This CD is a reissue of Freddie Hubbard’s 1969 LP that was recorded at MPS’s home-based studio in the Black Forest during a European tour. It’s an impromptu affair bridging Hubbard’s 60s Blue Note / Atlantic period (bop, hard bop and a foray into free jazz) and his 70s fusion-based recordings for CTI and Columbia. It’s turned out to be one of Hubbard’s hottest hard-bop blowing sessions on record.
The opening track, a wildly uptempo rendition of Without A Song, showcases the band’s energetic, uninhibited playing. With Louis Hayes powerful on drums, Hubbard and Eddie Daniels are on fire. The latter is usually viewed solely as a clarinettist but this is to forget that Daniels held the tenor sax chair in Thad Jones / Mel Lewis’s orchestra for six years. Here he’s on tenor sax throughout the album.
Cole Porter’s Just One of Those Things receives an even more enthusiastic makeover than Without A Song. It’s unleashed at breakneck speed with torrid trumpet soloing from Hubbard and fast piano from Roland Hanna. The pace slows in Blues For Duane, an original composed by Hubbard for his son. It’s played with Harmon mute by the trumpeter and has splendid solos from Daniels, Hanna and Richard Davis on bass. To close, Hubbard’s soulful interpretation of The Things We Did Last Summer has empathetic support from Hanna’s brushed piano strings, plaintive bass and delicate brushwork on drums.
The whole recording sounds like a live club performance where Hubbard reveals the full extent of his talents and the band dazzles with skilful collaboration and exhilarating solos.

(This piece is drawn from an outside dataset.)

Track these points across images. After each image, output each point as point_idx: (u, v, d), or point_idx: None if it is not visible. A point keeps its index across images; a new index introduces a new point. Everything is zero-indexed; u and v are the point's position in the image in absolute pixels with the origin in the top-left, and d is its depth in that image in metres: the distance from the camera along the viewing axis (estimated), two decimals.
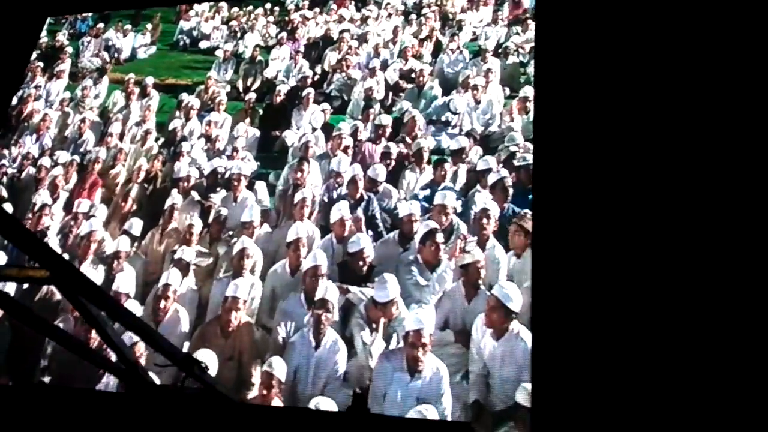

Whilst there have been two previous CD reissues of the original LP in 1988 and 2009, this is the best to date. Remastered in high-quality analogue and released in stereo, it has superb sound. The album has new liner notes and a photo of the original tape case.
Without A Song; Just One Of Those Things; Blues For Duane; The Things We Did Last Summer (34.58)
Hubbard (t); Eddie Daniels (ts); Roland Hanna (p); Richard Davis (b); Louis Hayes (d). Villingen, Germany, 9 December 1969.